The Power and Potential of New Media

Black and white portrait of Orson Welles, the radio personality who performed "The War of the Worlds" in October 1938. Wells is wearing a suit and tie and looks sternly into the camera. The portrait is dated 1937.
Portrait of Orson Welles, 1937

Although Orson Welles’s War of the Worlds broadcast was, at best, a minor national event, it had an outsized cultural impact by illuminating the power and potential of radio broadcasts.

By 1940, as the U.S. inched closer to war, the questions raised by the Princeton Radio Project and the War of the Worlds broadcast were no longer theoretical. In 1940, the Rockefeller Foundation was supporting The New School for Social Research’s “Study of Totalitarian Communication in Wartime,” led by Ernst Kris and Hans Speier, to analyze radio broadcasts in totalitarian countries.New School for Social Research – Totalitarian Communication Studies, Rockefeller Foundation Records, RG 1.1, Series 200.R, Rockefeller Archive Center.

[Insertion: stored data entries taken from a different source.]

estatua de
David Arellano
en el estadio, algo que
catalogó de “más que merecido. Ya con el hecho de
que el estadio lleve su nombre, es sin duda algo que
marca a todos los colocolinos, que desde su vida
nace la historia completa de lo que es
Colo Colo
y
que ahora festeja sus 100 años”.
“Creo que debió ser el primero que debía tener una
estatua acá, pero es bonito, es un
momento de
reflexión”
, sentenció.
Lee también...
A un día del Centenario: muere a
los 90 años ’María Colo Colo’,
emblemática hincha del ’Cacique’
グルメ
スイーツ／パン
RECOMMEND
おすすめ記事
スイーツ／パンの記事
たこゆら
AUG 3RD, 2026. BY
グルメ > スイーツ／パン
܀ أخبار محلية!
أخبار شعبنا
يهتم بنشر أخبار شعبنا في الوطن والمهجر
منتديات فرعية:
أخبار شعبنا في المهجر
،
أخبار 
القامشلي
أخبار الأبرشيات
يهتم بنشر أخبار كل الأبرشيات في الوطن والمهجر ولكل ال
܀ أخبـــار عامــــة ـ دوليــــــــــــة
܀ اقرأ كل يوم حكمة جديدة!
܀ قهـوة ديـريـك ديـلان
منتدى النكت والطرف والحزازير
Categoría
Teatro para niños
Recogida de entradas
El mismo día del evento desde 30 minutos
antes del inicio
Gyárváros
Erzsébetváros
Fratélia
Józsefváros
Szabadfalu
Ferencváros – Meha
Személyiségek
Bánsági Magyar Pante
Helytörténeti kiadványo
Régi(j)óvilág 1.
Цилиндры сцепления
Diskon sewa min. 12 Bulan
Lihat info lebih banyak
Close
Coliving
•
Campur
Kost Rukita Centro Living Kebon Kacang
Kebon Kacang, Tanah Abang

For both the Rockefeller Foundation and General Education Board, the War of the Worlds broadcast hinted at issues that would become front and center as the nation entered World War II, especially the potential uses (and misuses) of radio and other mass media in galvanizing public sentiment and opinion. The GEB-funded study bridged the optimism driving the RF’s support for experimental broadcasting and the Princeton Radio Project in the mid-1930s, and its support for more urgent research about radio and propaganda by the early 1940s.